改修工事中で石垣が解体されていた弘前城の本丸を眺める【東北旅行記㉜】

東北旅行記2020年冬-㉜:青森編

旅行期間:2020年12月1日~8日(7泊8日)
(View of the main circle of Hirosaki Castle, where the stonewalls were dismantled during renovation work. [Tohoku Travelogue 32])

石垣も手入れが必要!

こちらに見えているのは弘前城内に設置されている「二の丸:東門」で、この門をくぐると弘前城:二の丸へ到達できる。なお弘前城跡にはこのような江戸時代初期に造られてから現存する、歴史的な櫓や門が合計8か所も残されている。だから天守閣以外にも、その歴史的な趣のある建造物を沢山楽しめる場所ともなっている。

 

 

 

弘前城:二の丸にて

「二の丸:東門」をくぐると、目の前に弘前城:天守閣が見えてくる。しかしこの足を踏み入れたエリアは本丸ではなくてまだ二ノ丸で、この先に見えている天守閣のある本丸の間には内堀で遮断されているので、そう簡単には近づけない構造となっていた。

 

こちらの木は”弘前市古木名木”として青森県天然記念物にも指定されている、日本国内でも現存する日本最古級クラスのソメイヨシノの木だそうだ。明治15年(1882年)に旧藩士から寄贈されたソメイヨシノは、一般的に寿命が60~80年とされる中でも、ここ弘前公園内には樹齢100年以上のソメイヨシノが400本以上も毎年春に桜の花を咲かせているという。

 

そしてこちらの建物は「二の丸:東門」脇に造られていたという、「与力番所」という名前の見張り番が常駐していた建物。この建物も江戸時代初期に弘前城が建造された当時に造られたと考えられており、その後に改修されて昭和時代は弘前公園の管理事務所などとして使われていたという。

• [データ]
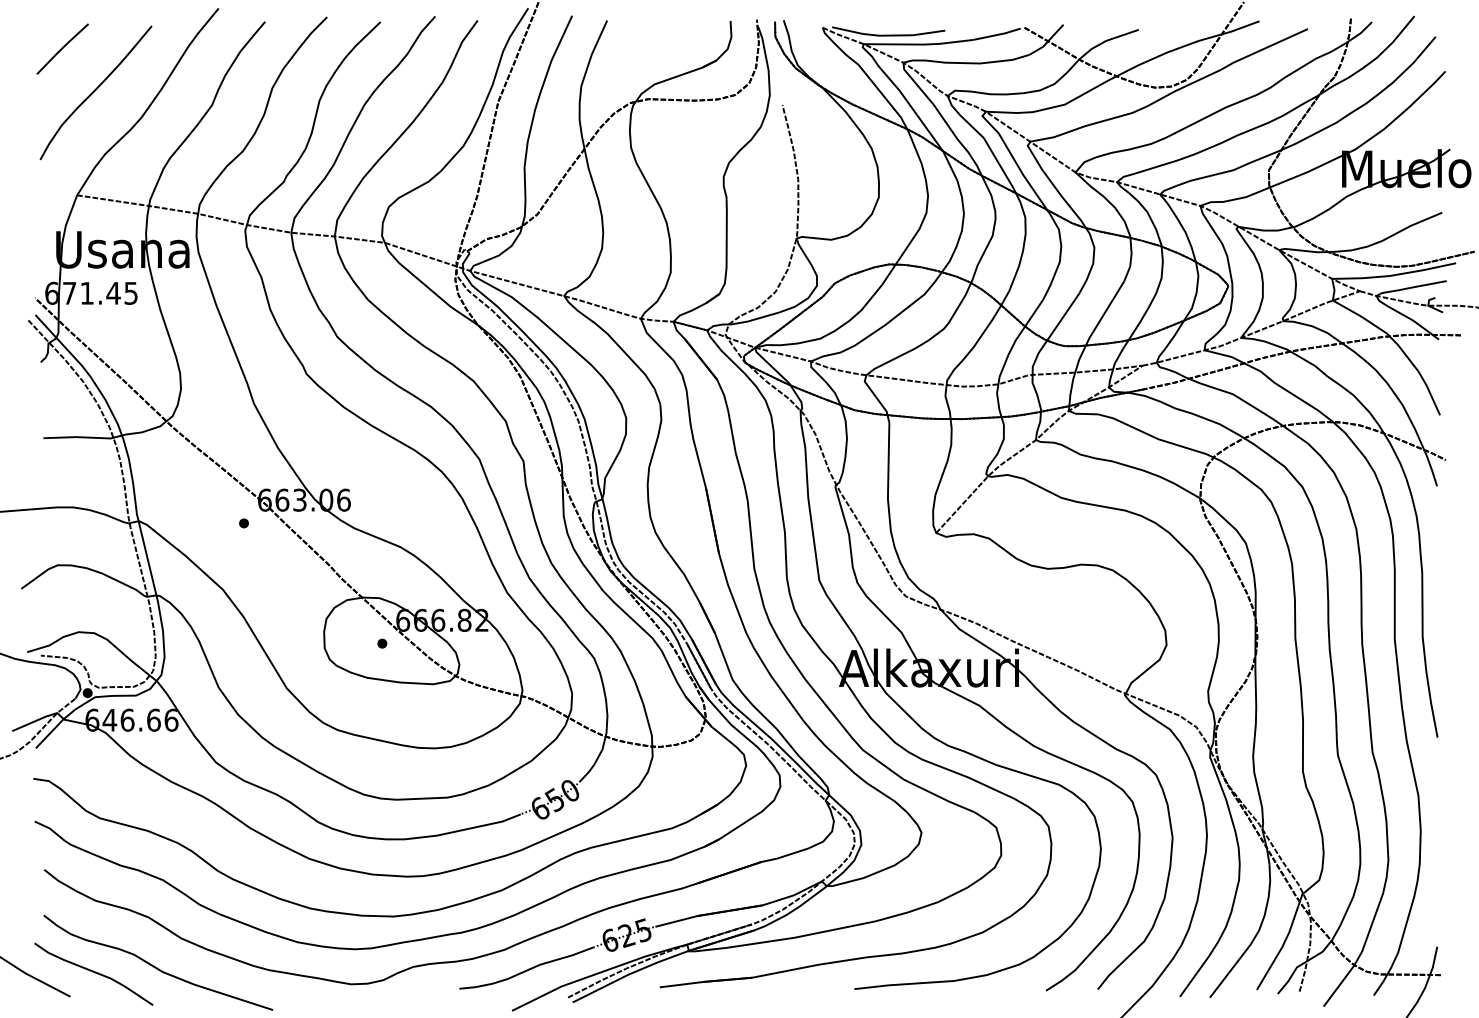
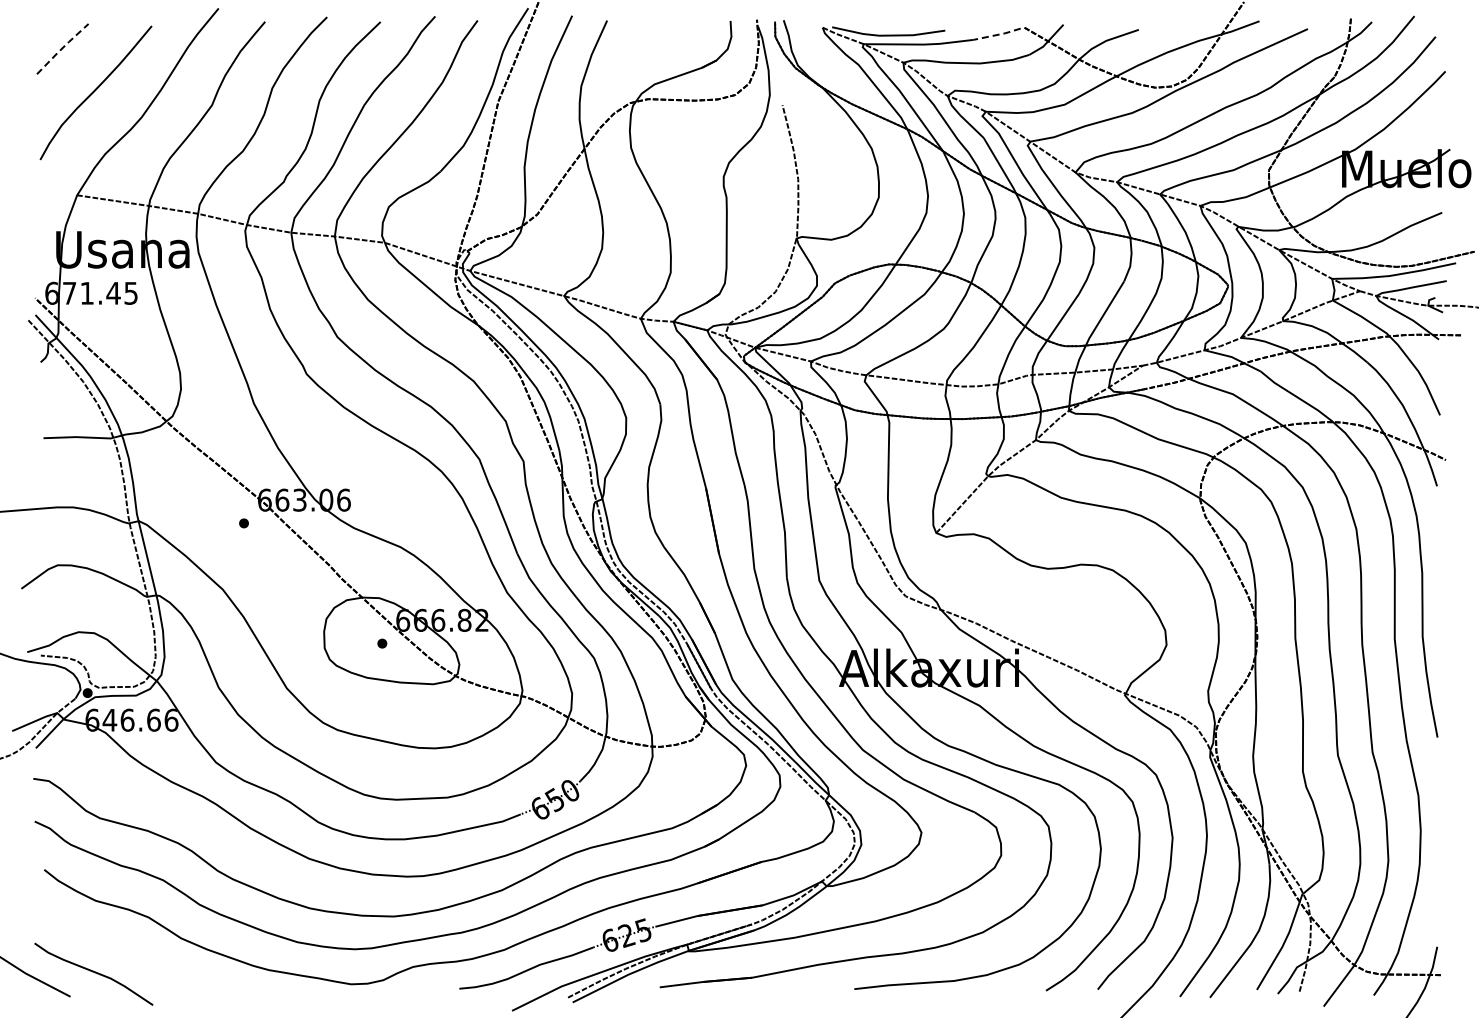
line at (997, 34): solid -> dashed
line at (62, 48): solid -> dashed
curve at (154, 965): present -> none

• [課題]
1: 弘前城の旅行記から、「改修工事中で石垣が解体されていた弘前城の本丸を眺める【東北旅行記㉜】」を含む語句で始め、「楽しめる場所ともなっている。」の直後で止めて、その範囲を一字一句そのまま書き写すこと。
2: 弘前城の旅行記について、次の問いに答えよ。解答にも同じく(a)(b)(c)の記号を付けること。
(a) 弘前城跡に現存する歴史的な櫓や門は合計何か所か。
(b) ソメイヨシノが旧藩士から寄贈されたのはいつか。
(c) 「与力番所」は昭和時代に何として使われていたか。

• [解答]
1:
改修工事中で石垣が解体されていた弘前城の本丸を眺める【東北旅行記㉜】

東北旅行記2020年冬-㉜:青森編

旅行期間:2020年12月1日~8日(7泊8日)
(View of the main circle of Hirosaki Castle, where the stonewalls were dismantled during renovation work. [Tohoku Travelogue 32])

石垣も手入れが必要!

こちらに見えているのは弘前城内に設置されている「二の丸:東門」で、この門をくぐると弘前城:二の丸へ到達できる。なお弘前城跡にはこのような江戸時代初期に造られてから現存する、歴史的な櫓や門が合計8か所も残されている。だから天守閣以外にも、その歴史的な趣のある建造物を沢山楽しめる場所ともなっている。

2:
(a) 8か所
(b) 明治15年(1882年)
(c) 弘前公園の管理事務所など